Laqueur su questo è granitico. Non era la distinzione tra il sesso a scopo procreativo e il sesso solitario a maledire la masturbazione, quanto un disegno decisamente più ampio, infinitamente più sfumato:

La perdita del seme potrebbe essere legata metaforicamente con le preoccupazioni per altri tipi di perdite […]: lo sperma, i soldi e l’energia scarseggiano e vengono spesi in maniera sfrenata a rischio e pericolo dello sprecone. Proprio come nel mondo degli affari e del commercio occorre disciplinare il proprio uso delle risorse che scarseggiano, così nell’economia dello sperma gli uomini hanno bisogno di risparmiare e amministrare il loro prezioso fluido corporeo. Le ansie rispetto al fatto di non avere tempo, denaro sicurezza a sufficienza. […] La sfera del corpo funge bene da cartina di tornasole di quella economica (ivi, p. 211).

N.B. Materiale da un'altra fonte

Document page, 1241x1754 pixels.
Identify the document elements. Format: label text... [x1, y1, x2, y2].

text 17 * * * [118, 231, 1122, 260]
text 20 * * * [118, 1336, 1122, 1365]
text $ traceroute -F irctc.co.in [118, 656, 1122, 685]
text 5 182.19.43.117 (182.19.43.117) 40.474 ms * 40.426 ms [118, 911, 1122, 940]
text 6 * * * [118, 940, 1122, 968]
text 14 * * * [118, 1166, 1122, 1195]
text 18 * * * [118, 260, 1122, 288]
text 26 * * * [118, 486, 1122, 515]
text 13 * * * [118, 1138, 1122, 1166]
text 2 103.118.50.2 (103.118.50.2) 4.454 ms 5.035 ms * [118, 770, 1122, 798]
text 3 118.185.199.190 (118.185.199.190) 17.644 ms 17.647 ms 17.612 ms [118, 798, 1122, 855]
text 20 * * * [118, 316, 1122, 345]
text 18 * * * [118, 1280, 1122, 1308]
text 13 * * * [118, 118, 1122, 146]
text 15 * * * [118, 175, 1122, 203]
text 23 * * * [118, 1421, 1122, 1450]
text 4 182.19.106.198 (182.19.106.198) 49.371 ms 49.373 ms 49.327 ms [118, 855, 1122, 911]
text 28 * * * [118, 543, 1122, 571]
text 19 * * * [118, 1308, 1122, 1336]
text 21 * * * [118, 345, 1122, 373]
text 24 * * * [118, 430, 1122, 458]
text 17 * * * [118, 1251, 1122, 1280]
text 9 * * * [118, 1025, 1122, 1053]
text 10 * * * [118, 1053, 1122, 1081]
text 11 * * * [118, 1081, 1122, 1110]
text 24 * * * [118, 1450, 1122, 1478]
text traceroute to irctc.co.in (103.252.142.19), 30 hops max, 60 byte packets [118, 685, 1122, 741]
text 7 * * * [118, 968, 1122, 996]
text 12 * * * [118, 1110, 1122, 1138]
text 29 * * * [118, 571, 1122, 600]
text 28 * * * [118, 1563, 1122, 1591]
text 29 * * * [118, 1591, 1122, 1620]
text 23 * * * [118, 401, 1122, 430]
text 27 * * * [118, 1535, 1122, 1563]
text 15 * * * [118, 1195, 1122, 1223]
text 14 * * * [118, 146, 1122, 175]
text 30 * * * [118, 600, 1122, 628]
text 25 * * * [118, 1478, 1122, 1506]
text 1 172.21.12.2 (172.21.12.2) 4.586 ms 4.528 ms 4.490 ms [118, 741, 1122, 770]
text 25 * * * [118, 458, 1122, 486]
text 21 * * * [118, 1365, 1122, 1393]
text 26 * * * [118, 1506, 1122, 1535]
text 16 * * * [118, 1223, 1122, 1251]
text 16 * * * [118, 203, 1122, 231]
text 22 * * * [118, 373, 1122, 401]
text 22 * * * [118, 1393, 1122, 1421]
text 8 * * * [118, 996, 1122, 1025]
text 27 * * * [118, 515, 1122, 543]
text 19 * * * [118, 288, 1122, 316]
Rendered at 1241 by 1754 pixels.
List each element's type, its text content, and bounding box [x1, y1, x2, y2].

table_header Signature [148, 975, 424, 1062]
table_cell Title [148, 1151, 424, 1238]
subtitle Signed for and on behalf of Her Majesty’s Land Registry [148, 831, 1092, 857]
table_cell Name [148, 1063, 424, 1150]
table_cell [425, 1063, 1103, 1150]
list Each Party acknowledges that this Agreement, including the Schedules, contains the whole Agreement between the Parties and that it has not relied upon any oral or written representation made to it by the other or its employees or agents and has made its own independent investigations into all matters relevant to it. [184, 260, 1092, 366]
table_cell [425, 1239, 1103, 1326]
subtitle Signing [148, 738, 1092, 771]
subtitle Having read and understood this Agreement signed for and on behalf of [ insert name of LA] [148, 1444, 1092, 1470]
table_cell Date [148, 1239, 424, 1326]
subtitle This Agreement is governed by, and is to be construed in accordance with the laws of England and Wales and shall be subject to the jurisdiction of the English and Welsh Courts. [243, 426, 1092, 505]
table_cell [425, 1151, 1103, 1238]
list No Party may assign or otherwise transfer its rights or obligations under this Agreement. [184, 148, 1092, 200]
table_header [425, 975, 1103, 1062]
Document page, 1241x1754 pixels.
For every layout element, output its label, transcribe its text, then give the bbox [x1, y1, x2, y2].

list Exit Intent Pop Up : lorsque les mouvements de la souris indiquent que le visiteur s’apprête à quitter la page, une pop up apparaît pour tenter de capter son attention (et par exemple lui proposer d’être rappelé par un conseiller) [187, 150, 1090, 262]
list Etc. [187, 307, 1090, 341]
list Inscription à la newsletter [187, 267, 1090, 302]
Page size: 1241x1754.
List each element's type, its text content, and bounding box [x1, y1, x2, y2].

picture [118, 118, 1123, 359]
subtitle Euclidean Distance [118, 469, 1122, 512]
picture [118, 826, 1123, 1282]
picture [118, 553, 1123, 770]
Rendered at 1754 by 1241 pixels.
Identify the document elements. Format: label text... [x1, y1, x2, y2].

Come se l’atto veramente immorale dell’onanista non abbia niente a che vedere con l’erotismo, con l’amore per il prossimo o con una qualche obbligazione nei confronti della specie. Il masturbatore, semmai, è osceno perché persevera nella più inaccettabile delle profanazioni economiche: ottenere qualcosa in cambio di niente.

È un bene che il libro di Laqueur sia tornato in libreria, sia perché ripercorre una storia che pochi si prenderebbero la briga di raccontare (la storia di quattro secoli di solitudine felice, potremmo dire), ma, soprattutto, perché riapre il dibattito su un argomento a proposito del quale, anche nella nostra epoca di (presunta e incondizionata) sfrontatezza, nessuno osa prendere parola in modo diretto. Che sia praticata nel buio di una camera o in collegamento con una comunità web che si scambia continuamente contenuti per titillarsi, la masturbazione rimane nel suo limbo: un segreto a metà tra la colpa e l’innocenza, tra «la scoperta di sé» e «l’assorbimento in se stessi» (ivi, p. 452).

Lacan diceva che i pazienti sono sempre disposti a vuotare il sacco sui propri sintomi, lo fanno volentieri, a volte vanno avanti così per anni e anni. Tutt’altra cosa è farli parlare del loro fantasma, la fantasia inconscia fondamentale che struttura il loro godimento. Senza nulla togliere allo psicoanalista francese, tanto varrebbe dire che nessuno, in nessun caso, è felice di parlare delle proprie seghe.

Thomas W. Laqueur, Sesso solitario. Storia culturale della masturbazione, il Saggiatore, Milano 2024.